The lab, administered by the university under contract with the U.S. Department of Energy, is the center of a wide range of research, including projects involving two controversial forms of new technology, nanoparticles and genetically modified organisms (GMO). 

 

BP site included 

Both technologies will be employed in the Helios Building, where BP-funded research as well as projects funded from other sources will be seeking new forms of energy demanded by the specter of diminishing oil supplies, national security issues and the reality of global warming. 

The university has already issued a call for bids on the project, which are to be opened on Sept. 11. 

That $160 million, 160,000-square-foot Helios Building near the western end of the lab campus is one of two projects the regents have already approved under the provisions of the new LRDP and its EIR.  

The second structure is a $90.4 million, 140,000-square-foot, 300-office state-of-the art computing research center.
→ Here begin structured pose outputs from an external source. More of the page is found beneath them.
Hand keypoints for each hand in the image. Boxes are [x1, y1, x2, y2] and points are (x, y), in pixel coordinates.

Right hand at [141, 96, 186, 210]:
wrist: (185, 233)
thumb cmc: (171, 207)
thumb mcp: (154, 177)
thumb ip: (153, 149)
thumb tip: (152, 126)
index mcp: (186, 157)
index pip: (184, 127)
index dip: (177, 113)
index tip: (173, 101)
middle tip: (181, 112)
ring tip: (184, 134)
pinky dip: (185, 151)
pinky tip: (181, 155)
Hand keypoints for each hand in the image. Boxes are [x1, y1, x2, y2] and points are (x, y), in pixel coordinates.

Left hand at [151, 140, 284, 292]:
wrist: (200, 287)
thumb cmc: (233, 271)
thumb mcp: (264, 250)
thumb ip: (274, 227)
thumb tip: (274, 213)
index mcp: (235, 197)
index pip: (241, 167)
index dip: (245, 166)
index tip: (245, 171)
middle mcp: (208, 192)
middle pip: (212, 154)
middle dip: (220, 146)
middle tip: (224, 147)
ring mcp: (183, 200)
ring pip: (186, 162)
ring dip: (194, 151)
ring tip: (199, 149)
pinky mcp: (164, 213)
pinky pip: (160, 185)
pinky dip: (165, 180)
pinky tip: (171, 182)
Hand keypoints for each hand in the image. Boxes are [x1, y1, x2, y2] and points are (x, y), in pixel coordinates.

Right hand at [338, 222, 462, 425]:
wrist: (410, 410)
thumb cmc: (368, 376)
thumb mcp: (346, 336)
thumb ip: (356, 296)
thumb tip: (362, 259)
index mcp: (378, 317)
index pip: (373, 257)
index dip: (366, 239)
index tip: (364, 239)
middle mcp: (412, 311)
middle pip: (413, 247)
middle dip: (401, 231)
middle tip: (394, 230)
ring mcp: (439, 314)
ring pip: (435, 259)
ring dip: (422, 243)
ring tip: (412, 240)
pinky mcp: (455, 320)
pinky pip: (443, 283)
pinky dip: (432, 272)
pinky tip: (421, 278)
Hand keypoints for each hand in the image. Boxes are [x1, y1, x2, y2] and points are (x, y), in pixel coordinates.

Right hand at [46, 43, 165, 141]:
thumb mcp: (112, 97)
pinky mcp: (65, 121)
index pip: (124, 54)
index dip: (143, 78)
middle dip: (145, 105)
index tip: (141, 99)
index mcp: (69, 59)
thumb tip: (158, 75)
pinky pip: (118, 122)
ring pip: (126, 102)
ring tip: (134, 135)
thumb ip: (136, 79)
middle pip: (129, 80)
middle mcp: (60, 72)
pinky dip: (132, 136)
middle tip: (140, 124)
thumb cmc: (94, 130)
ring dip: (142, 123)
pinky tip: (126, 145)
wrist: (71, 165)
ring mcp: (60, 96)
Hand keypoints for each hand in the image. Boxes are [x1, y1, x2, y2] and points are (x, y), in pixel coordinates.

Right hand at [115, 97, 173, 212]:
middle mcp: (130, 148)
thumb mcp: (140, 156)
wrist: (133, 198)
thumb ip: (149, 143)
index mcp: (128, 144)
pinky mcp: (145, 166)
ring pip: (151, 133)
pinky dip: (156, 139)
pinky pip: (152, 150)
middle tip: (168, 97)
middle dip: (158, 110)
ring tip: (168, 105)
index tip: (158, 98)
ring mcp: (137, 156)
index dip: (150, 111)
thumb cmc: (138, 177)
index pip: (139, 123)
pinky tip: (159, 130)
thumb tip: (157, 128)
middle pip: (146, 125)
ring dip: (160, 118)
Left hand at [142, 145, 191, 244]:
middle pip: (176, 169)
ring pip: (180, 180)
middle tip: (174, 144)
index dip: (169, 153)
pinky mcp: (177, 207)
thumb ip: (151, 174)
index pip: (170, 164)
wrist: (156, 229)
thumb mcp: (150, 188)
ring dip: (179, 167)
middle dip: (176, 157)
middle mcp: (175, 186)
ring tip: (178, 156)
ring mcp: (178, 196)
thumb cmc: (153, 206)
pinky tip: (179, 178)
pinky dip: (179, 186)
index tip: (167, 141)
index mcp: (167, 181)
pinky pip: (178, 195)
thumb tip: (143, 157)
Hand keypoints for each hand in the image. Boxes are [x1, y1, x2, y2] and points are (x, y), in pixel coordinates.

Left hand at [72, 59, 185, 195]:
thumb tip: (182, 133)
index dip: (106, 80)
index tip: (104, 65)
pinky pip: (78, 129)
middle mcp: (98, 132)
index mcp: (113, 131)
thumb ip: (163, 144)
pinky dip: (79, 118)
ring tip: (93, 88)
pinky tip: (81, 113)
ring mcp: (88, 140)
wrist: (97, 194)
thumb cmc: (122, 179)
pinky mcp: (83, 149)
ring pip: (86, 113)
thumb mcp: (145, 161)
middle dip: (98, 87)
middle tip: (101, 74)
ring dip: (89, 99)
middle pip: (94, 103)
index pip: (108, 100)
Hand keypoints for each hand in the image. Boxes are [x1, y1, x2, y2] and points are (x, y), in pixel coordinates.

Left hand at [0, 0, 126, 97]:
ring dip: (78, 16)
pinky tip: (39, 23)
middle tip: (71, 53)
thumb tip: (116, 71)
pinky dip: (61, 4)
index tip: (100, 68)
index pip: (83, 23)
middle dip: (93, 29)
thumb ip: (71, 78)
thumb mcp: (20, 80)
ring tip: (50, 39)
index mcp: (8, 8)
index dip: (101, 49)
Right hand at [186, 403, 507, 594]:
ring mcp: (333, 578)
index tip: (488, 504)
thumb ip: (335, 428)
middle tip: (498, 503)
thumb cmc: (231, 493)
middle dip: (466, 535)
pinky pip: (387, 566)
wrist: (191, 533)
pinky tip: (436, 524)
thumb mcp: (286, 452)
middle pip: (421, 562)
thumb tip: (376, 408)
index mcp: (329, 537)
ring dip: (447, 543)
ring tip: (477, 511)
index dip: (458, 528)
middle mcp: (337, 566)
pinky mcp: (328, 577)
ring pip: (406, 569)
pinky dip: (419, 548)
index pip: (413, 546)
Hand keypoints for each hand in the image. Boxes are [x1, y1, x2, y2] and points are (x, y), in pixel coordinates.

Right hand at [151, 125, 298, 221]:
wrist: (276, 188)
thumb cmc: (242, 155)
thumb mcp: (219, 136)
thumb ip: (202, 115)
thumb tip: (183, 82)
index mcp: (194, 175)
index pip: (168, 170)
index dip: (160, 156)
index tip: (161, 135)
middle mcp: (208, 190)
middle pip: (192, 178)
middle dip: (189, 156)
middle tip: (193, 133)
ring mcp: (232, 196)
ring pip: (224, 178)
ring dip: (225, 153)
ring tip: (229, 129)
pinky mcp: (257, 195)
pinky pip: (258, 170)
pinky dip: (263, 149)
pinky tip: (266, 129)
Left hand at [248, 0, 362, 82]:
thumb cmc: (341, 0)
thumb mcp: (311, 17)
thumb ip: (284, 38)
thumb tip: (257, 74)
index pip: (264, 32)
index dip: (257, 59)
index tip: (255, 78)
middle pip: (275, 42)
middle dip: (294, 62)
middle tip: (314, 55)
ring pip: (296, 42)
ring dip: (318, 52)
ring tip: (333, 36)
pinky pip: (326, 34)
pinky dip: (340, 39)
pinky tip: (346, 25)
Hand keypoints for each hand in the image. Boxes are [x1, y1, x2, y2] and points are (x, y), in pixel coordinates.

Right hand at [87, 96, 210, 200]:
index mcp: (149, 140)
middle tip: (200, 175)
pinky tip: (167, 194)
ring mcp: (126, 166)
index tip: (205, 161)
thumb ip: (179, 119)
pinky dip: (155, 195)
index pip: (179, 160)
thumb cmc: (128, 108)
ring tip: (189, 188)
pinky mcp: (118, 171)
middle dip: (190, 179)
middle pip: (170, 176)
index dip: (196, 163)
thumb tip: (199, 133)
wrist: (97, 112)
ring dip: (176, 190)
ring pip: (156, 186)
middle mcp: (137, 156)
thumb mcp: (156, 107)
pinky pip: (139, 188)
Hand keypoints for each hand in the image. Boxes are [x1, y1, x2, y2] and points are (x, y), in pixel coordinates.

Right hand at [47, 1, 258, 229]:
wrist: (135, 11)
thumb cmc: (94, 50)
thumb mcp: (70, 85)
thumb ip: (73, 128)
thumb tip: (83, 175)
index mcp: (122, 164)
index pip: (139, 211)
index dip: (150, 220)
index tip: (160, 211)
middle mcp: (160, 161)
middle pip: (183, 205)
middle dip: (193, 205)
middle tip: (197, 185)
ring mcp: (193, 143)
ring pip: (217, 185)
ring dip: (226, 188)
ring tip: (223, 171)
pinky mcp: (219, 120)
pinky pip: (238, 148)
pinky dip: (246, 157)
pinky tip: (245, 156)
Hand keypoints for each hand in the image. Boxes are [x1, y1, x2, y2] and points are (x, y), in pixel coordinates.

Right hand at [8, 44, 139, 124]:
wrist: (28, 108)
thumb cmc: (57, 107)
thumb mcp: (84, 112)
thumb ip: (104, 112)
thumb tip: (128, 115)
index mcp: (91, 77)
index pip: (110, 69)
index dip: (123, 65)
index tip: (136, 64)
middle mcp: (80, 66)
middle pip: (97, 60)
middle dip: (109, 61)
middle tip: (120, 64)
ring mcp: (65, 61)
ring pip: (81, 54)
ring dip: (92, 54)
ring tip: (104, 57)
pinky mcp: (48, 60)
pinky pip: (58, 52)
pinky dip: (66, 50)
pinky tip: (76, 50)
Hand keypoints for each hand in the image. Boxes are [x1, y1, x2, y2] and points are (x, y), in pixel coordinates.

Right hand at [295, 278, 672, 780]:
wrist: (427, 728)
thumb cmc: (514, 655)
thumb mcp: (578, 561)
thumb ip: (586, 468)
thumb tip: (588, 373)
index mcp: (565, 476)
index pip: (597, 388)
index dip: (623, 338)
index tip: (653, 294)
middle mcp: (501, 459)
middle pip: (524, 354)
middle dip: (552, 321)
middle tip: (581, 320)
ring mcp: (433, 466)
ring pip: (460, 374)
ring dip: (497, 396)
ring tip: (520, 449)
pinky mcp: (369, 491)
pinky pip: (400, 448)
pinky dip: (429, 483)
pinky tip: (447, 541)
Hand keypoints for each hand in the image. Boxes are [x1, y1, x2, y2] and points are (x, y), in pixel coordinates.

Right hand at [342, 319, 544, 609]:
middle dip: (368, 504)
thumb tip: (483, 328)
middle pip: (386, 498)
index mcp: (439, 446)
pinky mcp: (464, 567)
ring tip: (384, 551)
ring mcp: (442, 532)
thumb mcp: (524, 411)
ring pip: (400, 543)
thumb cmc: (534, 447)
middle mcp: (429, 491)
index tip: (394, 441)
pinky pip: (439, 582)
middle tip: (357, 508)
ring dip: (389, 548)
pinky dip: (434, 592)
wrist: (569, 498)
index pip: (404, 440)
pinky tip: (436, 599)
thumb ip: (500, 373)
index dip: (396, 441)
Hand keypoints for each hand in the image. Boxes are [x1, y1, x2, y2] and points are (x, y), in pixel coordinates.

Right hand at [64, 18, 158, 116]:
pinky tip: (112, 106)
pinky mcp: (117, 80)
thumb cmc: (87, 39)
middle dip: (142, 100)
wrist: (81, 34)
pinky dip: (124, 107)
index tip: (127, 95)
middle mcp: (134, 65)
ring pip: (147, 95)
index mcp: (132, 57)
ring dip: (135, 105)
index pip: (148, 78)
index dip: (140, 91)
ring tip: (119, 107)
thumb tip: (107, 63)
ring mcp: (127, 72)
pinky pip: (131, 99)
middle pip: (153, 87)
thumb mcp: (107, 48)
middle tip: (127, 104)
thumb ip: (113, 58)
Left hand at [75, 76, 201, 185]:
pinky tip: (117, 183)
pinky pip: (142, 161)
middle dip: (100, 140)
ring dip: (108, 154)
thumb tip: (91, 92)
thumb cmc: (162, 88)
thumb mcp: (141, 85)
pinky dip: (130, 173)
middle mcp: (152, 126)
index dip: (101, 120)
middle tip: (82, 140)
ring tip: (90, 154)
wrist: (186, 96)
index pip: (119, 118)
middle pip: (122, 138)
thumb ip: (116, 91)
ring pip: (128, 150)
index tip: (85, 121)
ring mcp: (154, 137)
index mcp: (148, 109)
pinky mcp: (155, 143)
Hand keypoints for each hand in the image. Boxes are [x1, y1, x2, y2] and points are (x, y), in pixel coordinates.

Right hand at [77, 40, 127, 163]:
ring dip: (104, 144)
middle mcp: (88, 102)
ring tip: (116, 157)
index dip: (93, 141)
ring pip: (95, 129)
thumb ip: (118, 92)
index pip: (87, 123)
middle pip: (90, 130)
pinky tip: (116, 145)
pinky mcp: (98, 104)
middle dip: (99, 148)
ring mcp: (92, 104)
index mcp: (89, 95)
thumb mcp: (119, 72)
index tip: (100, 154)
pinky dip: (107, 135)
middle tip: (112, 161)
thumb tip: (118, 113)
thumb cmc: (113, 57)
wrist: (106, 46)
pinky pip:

The Computational Research & Theory Building will rise at the western end of the 203-acre LBNL a short distance from Blackberry Gate.  

Attorneys Michael Lozeau and Douglas Chermak of Alameda are representing the plaintiffs in the action filed in Alameda County Superior Court. 

Named as defendant is the UC Board of Regents, and the action seeks to overturn the board’s approval of the LRDP, their certification of the plan’s EIR and their approval of mitigations, monitoring plans and related items. 

Lozeau and his law firm specialize in environmental law, and the action cites as its ground alleged violations of the California Environmental Quality Act (CEQA). 

They are seeking a stay of the board’s decisions on the LRDP and its EIR, a temporary restraining order barring the regents from any actions to implement any site-specific projects government by the LRDP and EIR. 

They are also asking the court for a writ of mandate ordering the board to reverse its decisions on the documents, a suspension of all activities specified by them until the court decides in any changes need to be made. 

The suit also asks for an order to prepare a new EIR, and to order the university to pay the costs of the lawsuit, including attorney fees and whatever other sums the court may determine. 

 

Other actions 

A second set of lawsuits challenging yet another UCB regents-approved EIR is also underway in the Alameda County courts. 

That action challenges the approval of the EIR for the Southeast Campus Integrated Projects, including the four-story gym and office complex planned at the site of the oak grove along the western wall of memorial stadium. 

A hearing on that case is set for mid-September. 

Several actions have been combined into one case, with plaintiffs including the City of Berkeley, City Councilmember Dona Spring, the Panoramic Hill Association and the California Oaks Foundation. 

Wagley is also a plaintiff in a third suit challenging another university LRDP—or rather, the settlement that ended a City of Berkeley lawsuit challenging the LRDP for the main campus through 2020. 

After losing an April decision before Alameda County Superior Court Judge Jo-Lynne Q. Lee, Wagley and co-plaintiffs Dean Metzger, Jim Sharpe and Carl Friberg filed an appeal before the state Court of Appeals which is now pending.